Qantas, in its defence to the legal action, claimed it doesn’t sell customers tickets to any particular flight, but rather a “bundle of rights” that includes alternative options in the event of cancellations, as it responded to allegations it sold tickets to thousands of already cancelled flights.

The airline also claimed the sales occurred due to its online booking system, and that informing customers that it had already cancelled flights they were booked on would have created “uncertainty and frustration” and overwhelmed its phone lines when they were all automatically notified of the cancellation without being allocated a replacement flight.

Prior to the settlement, Cass-Gottlieb had said she wanted to see Qantas hit with penalties of at least $250m, twice the current record penalty.

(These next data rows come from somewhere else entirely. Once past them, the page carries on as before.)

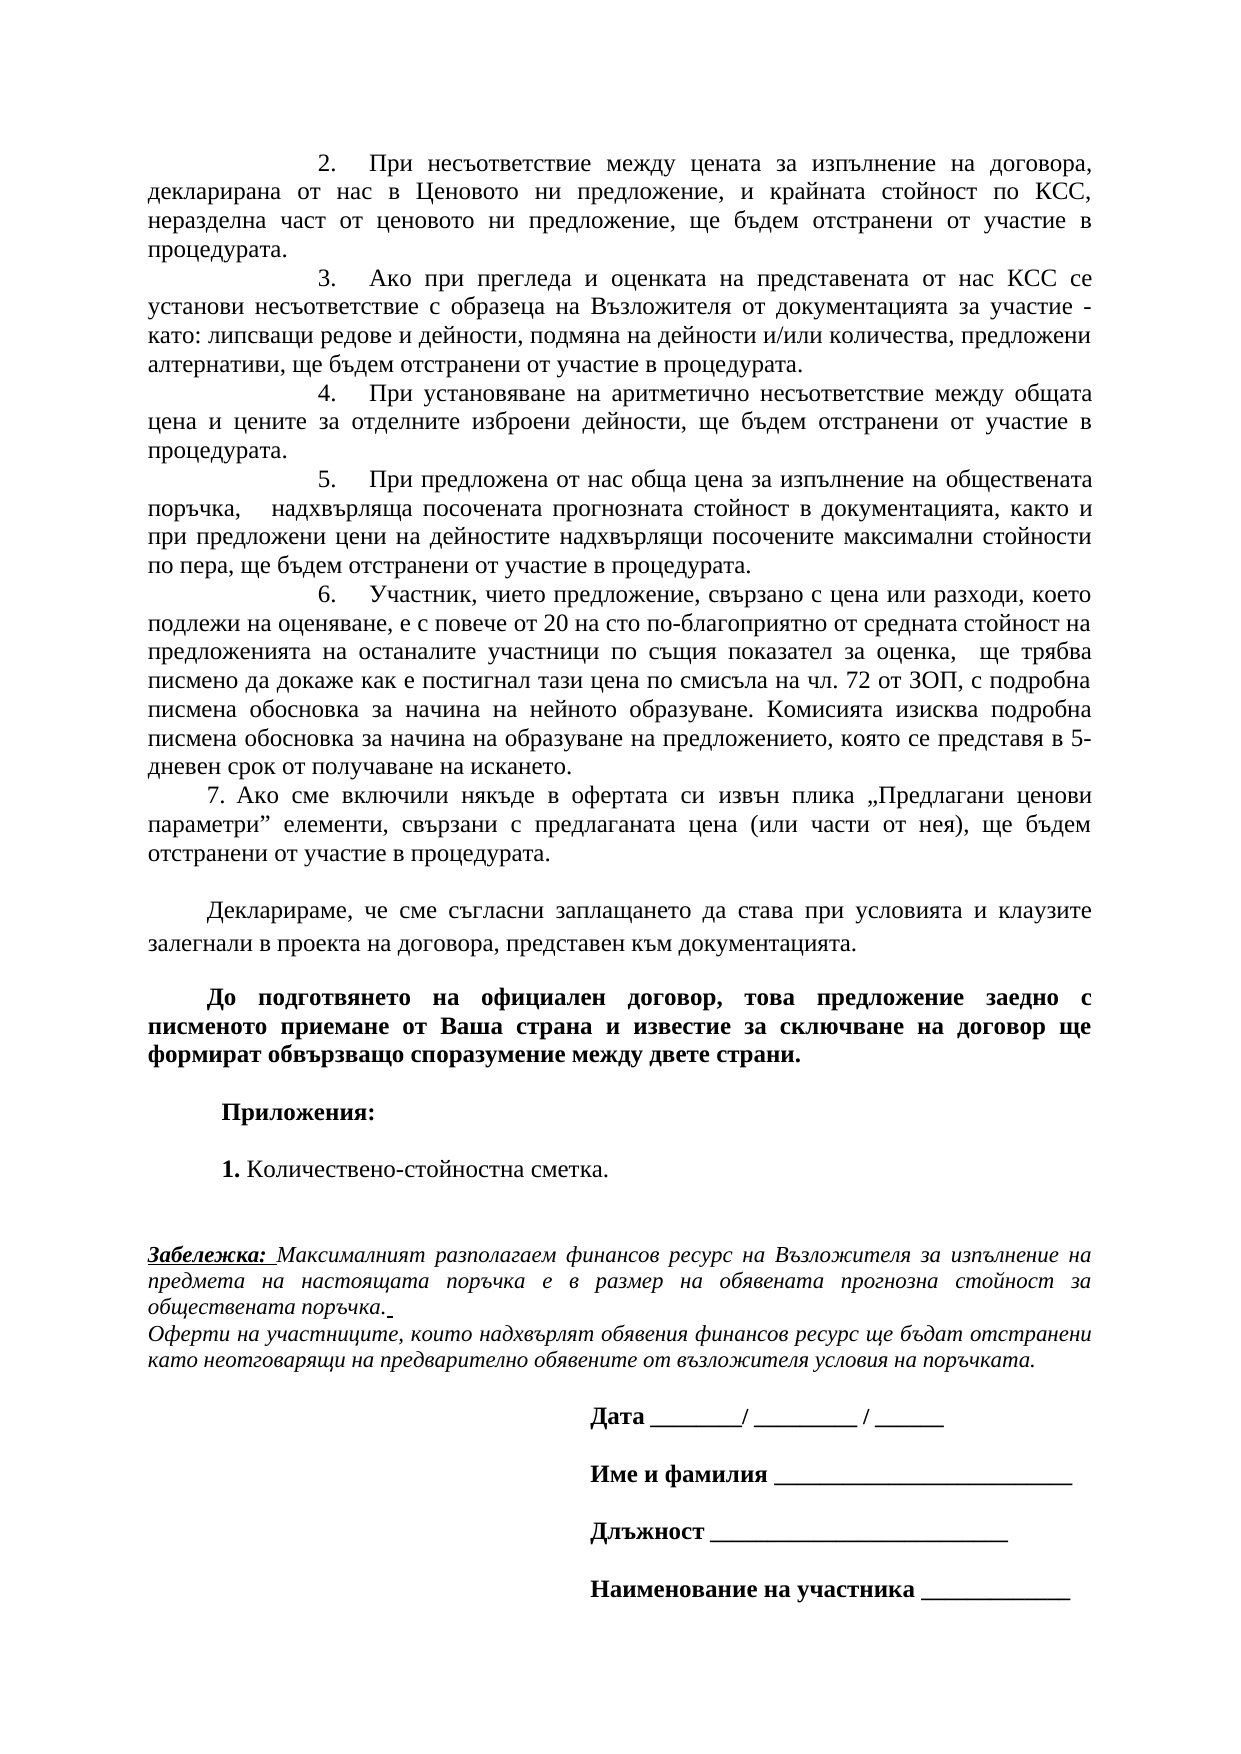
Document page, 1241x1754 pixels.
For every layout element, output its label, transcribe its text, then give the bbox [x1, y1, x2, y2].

text Декларираме, че сме съгласни заплащането да става при условията и клаузите залегнали в проекта на договора, представен към документацията. [148, 895, 1093, 957]
text Име и фамилия __________________________ [148, 1459, 1093, 1487]
text 1. Количествено-стойностна сметка. [148, 1154, 1093, 1183]
text Приложения: [148, 1097, 1093, 1126]
list При установяване на аритметично несъответствие между общата цена и цените за отделните изброени дейности, ще бъдем отстранени от участие в процедурата. [148, 378, 1093, 464]
list Участник, чието предложение, свързано с цена или разходи, което подлежи на оценяване, е с повече от 20 на сто по-благоприятно от средната стойност на предложенията на останалите участници по същия показател за оценка, ще трябва писмено да докаже как е постигнал тази цена по смисъла на чл. 72 от ЗОП, с подробна писмена обосновка за начина на нейното образуване. Комисията изисква подробна писмена обосновка за начина на образуване на предложението, която се представя в 5-дневен срок от получаване на искането. [148, 579, 1093, 780]
list При предложена от нас обща цена за изпълнение на обществената поръчка, надхвърляща посочената прогнозната стойност в документацията, както и при предложени цени на дейностите надхвърлящи посочените максимални стойности по пера, ще бъдем отстранени от участие в процедурата. [148, 464, 1093, 579]
text Дата ________/ _________ / ______ [148, 1401, 1093, 1430]
text Забележка: Максималният разполагаем финансов ресурс на Възложителя за изпълнение на предмета на настоящата поръчка е в размер на обявената прогнозна стойност за обществената поръчка. [148, 1241, 1093, 1320]
list Ако сме включили някъде в офертата си извън плика „Предлагани ценови параметри” елементи, свързани с предлаганата цена (или части от нея), ще бъдем отстранени от участие в процедурата. [148, 780, 1093, 866]
text Длъжност __________________________ [148, 1516, 1093, 1545]
text Оферти на участниците, които надхвърлят обявения финансов ресурс ще бъдат отстранени като неотговарящи на предварително обявените от възложителя условия на поръчката. [148, 1320, 1093, 1372]
text Наименование на участника _____________ [148, 1574, 1093, 1602]
text До подготвянето на официален договор, това предложение заедно с писменото приемане от Ваша страна и известие за сключване на договор ще формират обвързващо споразумение между двете страни. [148, 982, 1093, 1068]
list При несъответствие между цената за изпълнение на договора, декларирана от нас в Ценовото ни предложение, и крайната стойност по КСС, неразделна част от ценовото ни предложение, ще бъдем отстранени от участие в процедурата. [148, 148, 1093, 263]
list Ако при прегледа и оценката на представената от нас КСС се установи несъответствие с образеца на Възложителя от документацията за участие - като: липсващи редове и дейности, подмяна на дейности и/или количества, предложени алтернативи, ще бъдем отстранени от участие в процедурата. [148, 263, 1093, 378]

However, on Monday she said she was satisfied with the lesser penalty because it secured an early settlement, admissions of the misconduct by Qantas, and a commitment to improve in the future, including in its budget carrier Jetstar’s operations.

“If we had gone through and Qantas had continued to contest and defend, in that case we would have sought multiple of hundreds of millions of dollars,” she said.

In what was a compromise deal, the ACCC agreed to drop its allegation that Qantas had charged fees for no service, while the airline dropped its defence that it only sells a bundle of rights rather than a ticket to a specific flight.

Hudson said this concession would not have implications for how it sells flights going forward, where sales terms and conditions stipulate that date and time of departure do not form part of a customers contract with the airline.

“Even on the ACCC’s website, it notes that airlines cannot guarantee specific flight times on specific dates…There are always going to be instances where changes to flight times or cancellations need to occur,” Hudson said.

In February, Hudson handed down a $1.25bn half-year pre-tax profit in her first financial results leading the airline, and rewarded shareholders with a $400m buyback after a tumultuous period that unseated her predecessor. The profit result was tracking 13% down from the record $2.47bn full-year profit posted in 2022-23.